> **What the task asks**
Repeat exactly, and only, the lines from the line containing "213 283 13.97" through the last line of the records below, including both.

Stored data entries
+ + + + + + +

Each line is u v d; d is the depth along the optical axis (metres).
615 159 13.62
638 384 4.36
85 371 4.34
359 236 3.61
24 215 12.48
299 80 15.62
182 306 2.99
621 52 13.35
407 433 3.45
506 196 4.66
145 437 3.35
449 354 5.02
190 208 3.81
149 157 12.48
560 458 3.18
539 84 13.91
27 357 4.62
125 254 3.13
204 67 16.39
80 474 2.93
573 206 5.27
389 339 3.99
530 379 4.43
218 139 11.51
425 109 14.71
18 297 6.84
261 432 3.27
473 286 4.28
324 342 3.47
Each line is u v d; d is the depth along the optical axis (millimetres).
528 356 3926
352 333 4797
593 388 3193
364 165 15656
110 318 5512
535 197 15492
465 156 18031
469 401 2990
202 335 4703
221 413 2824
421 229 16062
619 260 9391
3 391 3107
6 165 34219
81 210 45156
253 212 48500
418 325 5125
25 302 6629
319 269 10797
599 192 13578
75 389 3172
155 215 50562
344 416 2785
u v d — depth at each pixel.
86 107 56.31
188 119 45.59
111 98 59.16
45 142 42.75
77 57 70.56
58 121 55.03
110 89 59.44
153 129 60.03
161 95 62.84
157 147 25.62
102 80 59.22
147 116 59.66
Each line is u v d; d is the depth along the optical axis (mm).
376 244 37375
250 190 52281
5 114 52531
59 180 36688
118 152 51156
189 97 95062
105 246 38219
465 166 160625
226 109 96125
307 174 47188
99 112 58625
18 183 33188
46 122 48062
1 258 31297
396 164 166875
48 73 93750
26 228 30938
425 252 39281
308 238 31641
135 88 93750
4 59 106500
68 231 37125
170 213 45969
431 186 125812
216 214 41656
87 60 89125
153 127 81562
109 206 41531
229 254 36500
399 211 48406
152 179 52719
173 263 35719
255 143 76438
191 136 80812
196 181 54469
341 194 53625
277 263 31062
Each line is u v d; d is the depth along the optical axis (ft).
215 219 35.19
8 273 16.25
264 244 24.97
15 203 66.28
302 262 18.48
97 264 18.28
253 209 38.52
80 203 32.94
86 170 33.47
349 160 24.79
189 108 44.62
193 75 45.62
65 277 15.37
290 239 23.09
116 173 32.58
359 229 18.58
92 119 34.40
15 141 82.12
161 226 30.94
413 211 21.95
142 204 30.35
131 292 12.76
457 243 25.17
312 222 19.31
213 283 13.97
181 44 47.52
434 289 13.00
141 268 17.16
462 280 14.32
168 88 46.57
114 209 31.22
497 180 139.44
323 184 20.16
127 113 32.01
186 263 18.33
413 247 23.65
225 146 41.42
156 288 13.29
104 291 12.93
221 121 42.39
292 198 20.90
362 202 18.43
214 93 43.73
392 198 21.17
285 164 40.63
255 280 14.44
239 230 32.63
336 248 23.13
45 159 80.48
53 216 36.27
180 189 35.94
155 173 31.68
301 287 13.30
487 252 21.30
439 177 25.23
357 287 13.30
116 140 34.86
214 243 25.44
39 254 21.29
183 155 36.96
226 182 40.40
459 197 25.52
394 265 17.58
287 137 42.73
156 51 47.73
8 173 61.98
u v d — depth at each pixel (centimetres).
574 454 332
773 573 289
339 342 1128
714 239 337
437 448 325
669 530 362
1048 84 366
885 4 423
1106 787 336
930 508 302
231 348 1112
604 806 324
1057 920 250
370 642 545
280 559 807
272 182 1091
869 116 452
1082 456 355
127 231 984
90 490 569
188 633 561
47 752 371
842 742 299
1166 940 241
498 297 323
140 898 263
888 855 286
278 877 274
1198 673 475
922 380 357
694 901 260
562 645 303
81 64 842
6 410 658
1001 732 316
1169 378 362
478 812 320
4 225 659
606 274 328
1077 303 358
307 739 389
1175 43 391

+ + + + + + +

> **Result of this exercise**
213 283 13.97
181 44 47.52
434 289 13.00
141 268 17.16
462 280 14.32
168 88 46.57
114 209 31.22
497 180 139.44
323 184 20.16
127 113 32.01
186 263 18.33
413 247 23.65
225 146 41.42
156 288 13.29
104 291 12.93
221 121 42.39
292 198 20.90
362 202 18.43
214 93 43.73
392 198 21.17
285 164 40.63
255 280 14.44
239 230 32.63
336 248 23.13
45 159 80.48
53 216 36.27
180 189 35.94
155 173 31.68
301 287 13.30
487 252 21.30
439 177 25.23
357 287 13.30
116 140 34.86
214 243 25.44
39 254 21.29
183 155 36.96
226 182 40.40
459 197 25.52
394 265 17.58
287 137 42.73
156 51 47.73
8 173 61.98
u v d — depth at each pixel (centimetres).
574 454 332
773 573 289
339 342 1128
714 239 337
437 448 325
669 530 362
1048 84 366
885 4 423
1106 787 336
930 508 302
231 348 1112
604 806 324
1057 920 250
370 642 545
280 559 807
272 182 1091
869 116 452
1082 456 355
127 231 984
90 490 569
188 633 561
47 752 371
842 742 299
1166 940 241
498 297 323
140 898 263
888 855 286
278 877 274
1198 673 475
922 380 357
694 901 260
562 645 303
81 64 842
6 410 658
1001 732 316
1169 378 362
478 812 320
4 225 659
606 274 328
1077 303 358
307 739 389
1175 43 391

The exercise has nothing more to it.